> EXTRAIT DU DOCUMENT
□ □ □ □ □

Notre principal marché, c’est la Suisse, et les régions touristiques étrangères nous concurrencent depuis peu. Elles ont raison de le faire, car elles courtisent un groupe cible proche, amateur de bonnes affaires et peu enclin à critiquer. Il est parfaitement logique que les Autrichiens fassent de la publicité ici. Ce phénomène nous porte naturellement préjudice, et nous le combattons, notamment avec le produit «école de ski incluse». Nous investissons tous les ans environ un million de francs pour pouvoir proposer gratuitement ce produit aux clients de nos hôtels et de nos logements de vacances.

Ne serait-ce pas à Suisse Tourisme de lutter contre cette publicité?
Je souhaiterais que Suisse Tourisme se manifeste de façon plus visible sur les marchés étrangers, qui démarchent à leur profit les touristes suisses, et soutienne les grands événements au rayonnement international. Je pense là par exemple au Weltklasse Zurich. Ce meeting d’athlétisme est une super plateforme pour représenter la Suisse. Où à certaines personnes comme Roger Federer.

Quelles sont, selon vous, les clés du succès d’une entreprise?

□ □ □ □ □

> TÂCHE
D'après l'extrait sur le tourisme suisse, quelle somme est investie chaque année pour offrir gratuitement le produit «école de ski incluse»?

□ □ □ □ □

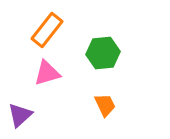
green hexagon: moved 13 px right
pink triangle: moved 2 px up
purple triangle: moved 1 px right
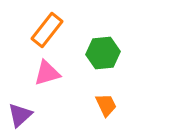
orange trapezoid: moved 1 px right
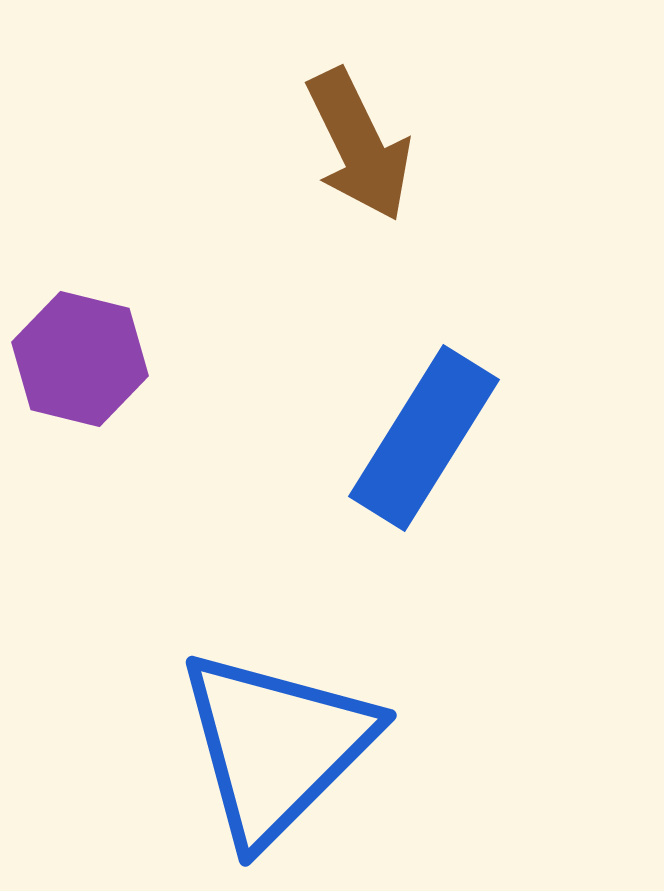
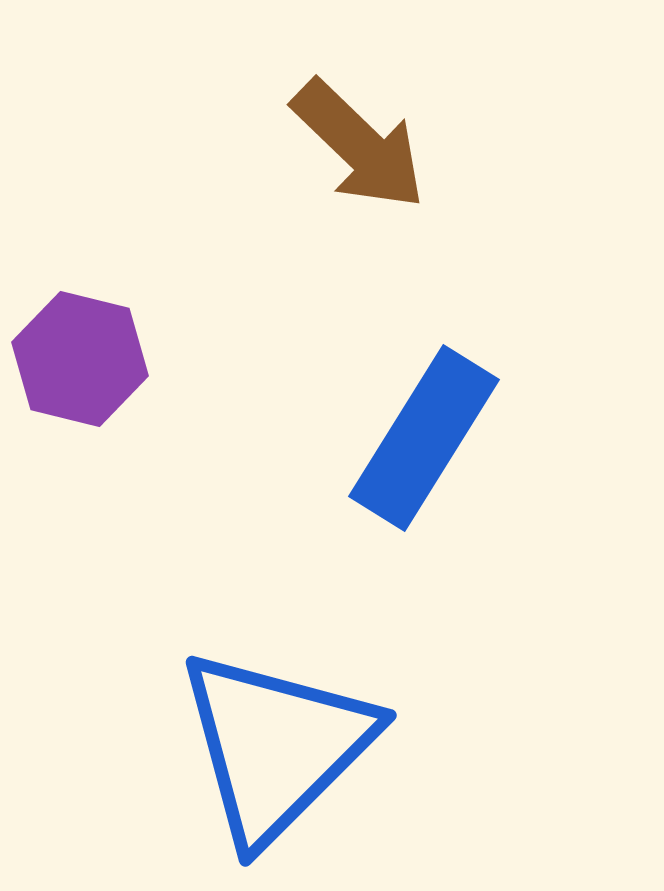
brown arrow: rotated 20 degrees counterclockwise
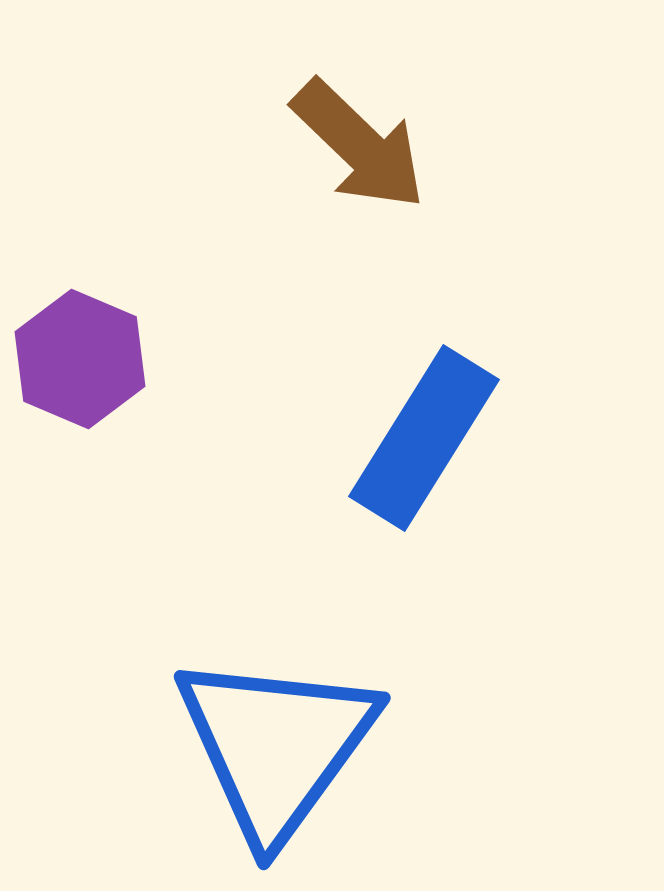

□ □ □ □ □

> RÉPONSE
Environ un million de francs par an.